Krasse Aussagen – die kaum zu halten sind, wenn man einen Blick in die Statistik wirft. Lewandowski war in der Bundesliga in 19 Partien an 19 Toren beteiligt (zwölf Tore, sieben Vorlagen). Er traf einmal im Pokal und achtmal in der Champions League. Kein Spieler erzielte mehr Tore in der Königsklasse, nicht mal Lionel Messi (sechs Treffer). Und auch der Hamann-Vorwurf, dass man bei Lewandowskis Toren schauen müsse, "gegen wen er die gemacht hat", läuft ins Leere.

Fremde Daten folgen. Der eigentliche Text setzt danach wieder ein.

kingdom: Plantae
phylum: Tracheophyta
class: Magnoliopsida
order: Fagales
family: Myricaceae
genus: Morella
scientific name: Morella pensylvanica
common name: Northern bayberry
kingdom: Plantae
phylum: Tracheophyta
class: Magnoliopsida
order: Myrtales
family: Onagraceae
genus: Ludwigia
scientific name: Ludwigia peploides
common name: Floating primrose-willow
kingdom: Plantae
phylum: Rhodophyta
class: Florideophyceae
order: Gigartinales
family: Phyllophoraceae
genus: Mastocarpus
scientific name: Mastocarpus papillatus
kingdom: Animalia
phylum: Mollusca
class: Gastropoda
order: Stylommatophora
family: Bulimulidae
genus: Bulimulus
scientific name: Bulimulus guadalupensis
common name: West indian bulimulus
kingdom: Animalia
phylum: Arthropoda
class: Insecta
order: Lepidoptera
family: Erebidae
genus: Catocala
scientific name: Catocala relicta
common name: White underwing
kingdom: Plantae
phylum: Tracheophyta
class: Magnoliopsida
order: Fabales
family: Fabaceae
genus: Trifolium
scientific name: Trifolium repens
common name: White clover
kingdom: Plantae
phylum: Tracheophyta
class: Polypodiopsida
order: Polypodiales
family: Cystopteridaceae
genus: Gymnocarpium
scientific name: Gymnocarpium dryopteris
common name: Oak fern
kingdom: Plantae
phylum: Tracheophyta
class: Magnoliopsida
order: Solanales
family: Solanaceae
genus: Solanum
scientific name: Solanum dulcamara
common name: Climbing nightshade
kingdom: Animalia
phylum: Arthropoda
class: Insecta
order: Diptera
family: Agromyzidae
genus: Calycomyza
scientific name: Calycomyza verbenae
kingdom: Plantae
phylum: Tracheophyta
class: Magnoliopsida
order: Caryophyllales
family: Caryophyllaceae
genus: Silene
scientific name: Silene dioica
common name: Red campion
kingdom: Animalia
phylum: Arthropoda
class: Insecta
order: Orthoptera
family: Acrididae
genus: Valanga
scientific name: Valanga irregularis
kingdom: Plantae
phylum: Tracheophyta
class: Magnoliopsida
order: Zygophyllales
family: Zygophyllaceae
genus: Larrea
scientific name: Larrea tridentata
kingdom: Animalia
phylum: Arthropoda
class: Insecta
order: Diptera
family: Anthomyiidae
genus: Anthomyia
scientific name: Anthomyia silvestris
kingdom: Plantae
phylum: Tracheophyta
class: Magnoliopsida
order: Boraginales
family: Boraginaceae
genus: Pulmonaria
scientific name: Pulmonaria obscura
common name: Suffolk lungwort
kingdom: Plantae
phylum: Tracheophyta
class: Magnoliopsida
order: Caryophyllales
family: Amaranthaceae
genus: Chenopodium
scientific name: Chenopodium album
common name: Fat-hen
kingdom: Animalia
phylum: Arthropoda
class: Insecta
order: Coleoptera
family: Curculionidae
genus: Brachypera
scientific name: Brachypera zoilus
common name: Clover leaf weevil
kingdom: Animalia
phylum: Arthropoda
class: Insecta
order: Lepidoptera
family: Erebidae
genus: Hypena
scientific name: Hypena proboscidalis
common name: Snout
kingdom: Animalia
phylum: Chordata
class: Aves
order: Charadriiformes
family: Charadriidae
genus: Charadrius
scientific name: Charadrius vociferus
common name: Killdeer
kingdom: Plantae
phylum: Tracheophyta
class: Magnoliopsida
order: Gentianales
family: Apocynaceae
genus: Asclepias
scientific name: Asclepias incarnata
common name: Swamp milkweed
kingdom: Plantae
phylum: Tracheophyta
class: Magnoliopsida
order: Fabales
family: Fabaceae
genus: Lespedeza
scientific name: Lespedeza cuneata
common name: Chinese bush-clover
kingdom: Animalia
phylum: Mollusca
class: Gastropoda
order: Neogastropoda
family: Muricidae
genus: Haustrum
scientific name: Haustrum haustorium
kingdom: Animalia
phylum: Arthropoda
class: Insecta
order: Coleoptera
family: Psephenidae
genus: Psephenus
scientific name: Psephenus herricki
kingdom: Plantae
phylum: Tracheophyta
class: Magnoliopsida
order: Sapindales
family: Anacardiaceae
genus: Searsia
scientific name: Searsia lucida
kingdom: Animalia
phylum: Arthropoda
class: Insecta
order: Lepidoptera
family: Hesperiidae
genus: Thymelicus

Dem 30-Jährigen gelangen etwa Doppelpacks gegen Dortmund, Ajax und Benfica. Nicht die schlechtesten Gegner. "Nach der Niederlage gegen Leverkusen hilft es nicht weiter, Spieler auf diesem Niveau zu attackieren, wie es Herr Hamann getan hat", sagte Lewy-Berater Maik Barthel der "Bild". "Dass er die Ursache hauptsächlich bei Robert sieht, spricht für mich für sein taktisches Verständnis! Vielleicht hat er aber das Spiel gar nicht gesehen."

Auch Ex-Bayern-Stürmer Dieter Hoeneß reagierte verwundert, als ihn die AZ am Montag erreichte. "Lewandowski war in Leverkusen vielleicht enttäuscht, aber er hat in den vergangenen Wochen eine gute Körpersprache gezeigt. Er ist einer, der vorangeht", sagte Hoeneß und verwies darauf, dass Trainer Niko Kovac den Polen zum dritten Kapitän ernannt habe. Befördert man einen Spieler tatsächlich, wenn er – wie von Hamann behauptet – im Team isoliert ist? Unwahrscheinlich – meint Hoeneß: "Ich habe Lewandowski in der Vergangenheit auch für seine Körpersprache kritisiert, da stand er sich selbst im Weg." Inzwischen sei das nicht mehr so: "Lewy wirkt sehr engagiert, er arbeitet auch viel nach hinten". Hamann sieht es anders. Ob Lewandowski ihn in den kommenden Wochen vom Gegenteil überzeugt?